Wooldridge does not present any examples that require prediction alone.

Q4. Does the author define $\boldsymbol{\beta}$ by the equality, $\boldsymbol{\beta X = E[Y|X]}$ ?

"... Haavelmo shows that $\beta X$ is not equal to the conditional expectation, but rather to the expected value of $Y$ given that we intervene and set the value of $X$ to $x$. This "intervention-based expectation" was later given the notation $E[Y|\text{do}(x)]$ in (Pearl, 1995)" (page 2 of the Chen & Pearl article).

“The first part of Equation (4.5), $\beta_0 + \beta_1 X_{i}$, is the population regression line or the population regression function. This is the relationship that holds between $Y$ and $X$ on average over the population. Thus, if you knew the value of $X$, according to this population regression line you would predict that the value of the dependent variable, $Y$ , is $\beta_0 + \beta_1 X$.”(Stock and Watson, 2011, p. 110)" (page 20 of the Chen & Pearl article).
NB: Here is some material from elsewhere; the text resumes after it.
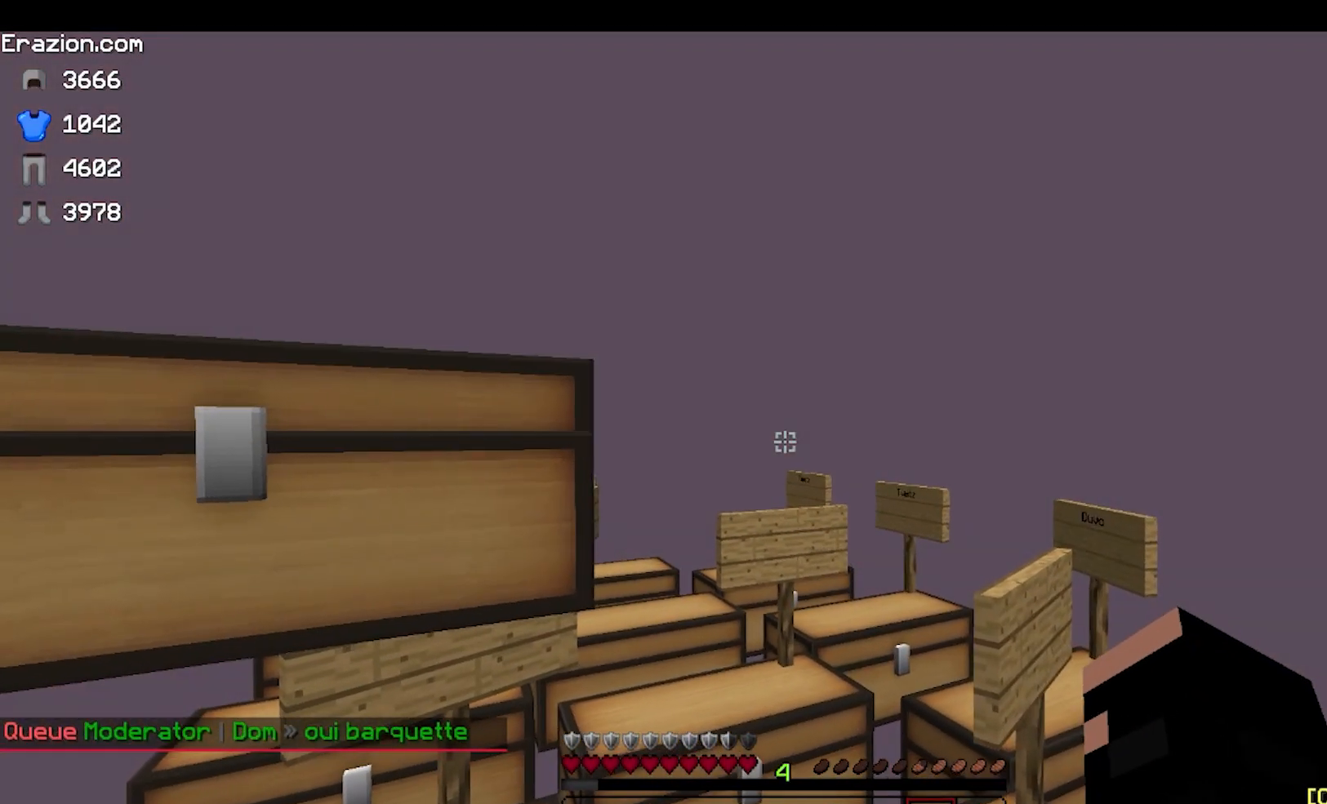
{"keys": [], "mouse": [], "events": []}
My commentary: Strictly speaking, both authors define $\beta$ by the equality, $\beta X = E[Y|X]$, however Wooldridge does so in the context of a randomized experiment (randomizing fertilizer to be applied to plots) and he gets a pass, while Stock & Watson do so in the context of an observational study and they get flagged. If I understand it correctly, Chen & Pearl correctly interpret the context of Wooldridge's model as causal and they see $\beta X = E[Y|do(X)]$ where Wooldridge writes $\beta X = E[Y|X]$. However in the Stock & Watson case they deem the context of the model to be causal (which seems questionable, see below) and thus flag them for writing $\beta X = E[Y|X]$.

Stock and Watson motivate their simple regression model with the following statement. "If she reduces the average class size by two students, what will the effect be on standardized test scores in her district?" There also is no "ceteris paribus" statement, which in my mind suggests that the model is intended to be merely predictive rather than causal.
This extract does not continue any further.